*Given passage*.
As I was going to say before I got hooked into the latest jerk-off to space, I just read this beautiful article from the March 2021 Rolling Stone explaining QAnon. I know I just put off any readers I might have had, but look at my live blog of the launch hereinbelow and you might see that I use my vulgar terms advisedly. We don't know what the deep state is up to, but it has been made clear that for the hyper wealthy it's mostly sex most of the time. Probably not pedophelia, except for a diminishing few. Did it really have to look so precisely like a dildo? I ask you, Steven Colbert. My daughter won't agree that the Amazon logo is an erecting penis.
Anyhow, the most useful metaphor from Tim Dickenson's article, linked above, was that our political spectrum looks like a horseshoe more than it does a continuum from Left to Right. The ends come together and the tines of the horseshoe can spark.
I tend to think and I'm tempted to think that we need the right ideology to fight for truth justice and what was meant to be the American Way. Like, if only these people on the lunatic fringes, Left and Right, could come together on what's really going on. Just like theory in the sciences, ideology can make sense of otherwise pesky facts.
They're not wrong not to trust the people in charge and the media and the healthcare system. It doesn't always seem that the institutions established for our sake are working in our best interest. But they answer the questions about 'why,' with nutty notions of intentional evil.
Getting traction for any kind of anti-capitalist anything, ideology-wise, feels like prying QAnon co-conspirators from their truths by way of reason.
The people who aren't all wrong jump into conspiracy theories because they want and need something to trust and hang on to. We all do. But there's this immediate loss of proportion once you're down the Rabbit holes. You're no longer doing anything productive, the way that educated activists are.
Most activists there's something wrong with capitalism, but being on the street probably moderates their own extreme political tendencies. Activists just want to make things better for all of us.
And anyhow, any ideology I come across feels so totalizing. Just like happened with Mao under China, I mean China under Mao. Ideology takes people off the rails somewhere. Almost like a conspiracy theory implemented. Stalin, for instance. Agamben regarding the pandemic.
So the crazies left and right are actually onto something, and much of it would be cleared up by critical thinking, but there's like a deep state law against pretty much any ideology except the one that says we have to keep on keeping on in our profligate ways. Free speech and free markets can resolve anything. The less oversight the better.
We still do entertain a little bit of subversive ideology, so long as nobody's really paying any attention. So long as nobody can figure any of it out. So long as the language is impenetrable. Calling things out straight and out loud, you might also find yourself enthused into something you really don't fully understand. "You can't crush ideas by suppressing them. You can only crush them by ignoring them." says Ursula LeGuin in The Dispossessed.

*Task 1*.
In the post about QAnon, which metaphor from the Rolling Stone article does the writer call the most useful?
*Task 2*.
Summarize the post about QAnon in two sentences.
*Task 3*.
Pick up the post about QAnon and ideology after its closing quotation from The Dispossessed, and write the paragraph that would come next.

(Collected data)
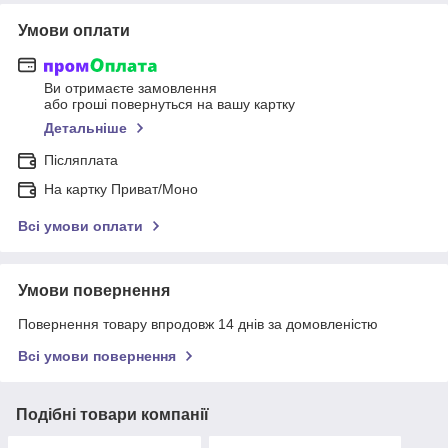
Умови оплати
Ви отримаєте замовлення
або гроші повернуться на вашу картку
Детальніше
Післяплата
На картку Приват/Моно
Всі умови оплати
Умови повернення
Повернення товару впродовж 14 днів за домовленістю
Всі умови повернення
Подібні товари компанії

*Task response 1*.
The political spectrum looks more like a horseshoe than a continuum from Left to Right, with its ends coming together.

*Task response 2*.
After reading a March 2021 Rolling Stone article explaining QAnon, the writer takes from it the idea that the political spectrum is shaped like a horseshoe whose ends come together, and concedes that people on the fringes are right to distrust those in charge even though they explain things with notions of intentional evil. The writer finds every ideology totalizing and observes that subversive ideology is tolerated only so long as nobody is paying attention and its language stays impenetrable.

*Task response 3*.
But things sure are getting away from us, and it really feels like shit is all going to happen really fast now, and the hope for us to get it together feels nil. I mean it's nice to imagine solar powered air conditioning, LED lights, ubiquitous sustainable electricity from a combination of better conservation and better generation, but it may just plain be too late. There's too much going on that people won't leave go of.
Many smart people are having a hard time imagining what we can or will do.
Now in many ways I feel like a conspiracy theorist myself, although I don't think I match the profile set out in that Rolling Stone article. It matches, eHarmony style, evangelicals and Q-types based on a certain heavy side toward intuition and the importance of symbols, all blocking the way of science.
My disposition is pure scientist, and I don't wish to have anything to gain by spreading my truths. I'd be happy to gain visibility if that would help to spread these truths around, but first I have to somehow find or make some core of people who agree that I'm not nuts.
The trouble is that while my disposition may be pure science, and my motivation is to ameliorate and certainly not to self-aggrandize, I am also most certainly not a scientist. Unless I'm right. Then I guess I'm a scientist. Just not an experimental scientist.
It's been just about 40 years since I accomplished a shift to my thinking. (Looking back, the shift was already there, as though inborn, but thinking about that makes me kind-of crazy) I haven't been able to convey it to a single other soul, or as an alternative, to shake the stuff. I do get pretty far along, and get agreement and nods. But I need someone to realize what an important breakthrough for science this is.
Not a great track record for me. But I haven't stood still. I modify, improve, and often jettison things I thought I was sure of, but which were really just uncritical assumptions that I'd made because they sounded good.
For instance, I remember thinking that certainly animals don't think or feel. Humans are special. Boy I sure have grown out of that one. I've learned lots more about what human intelligence is and isn't.
Now I have time to read and read and read, but there's never enough time and there never will be, to read everything, and I get into some pretty esoteric stuff. I somehow have to learn to whittle what I learned down a little polished chestnut nubbin, in a way that someone else might say Aha!
To start with, let me say that I do rather believe that the important thing about science as a process is that it can help define what we must believe in common. I don't think it touches cosmic matters, and certainly not truth. But it describes what's cross-culturally real here on earth about the physical world. And scientific knowledge works. Obviously.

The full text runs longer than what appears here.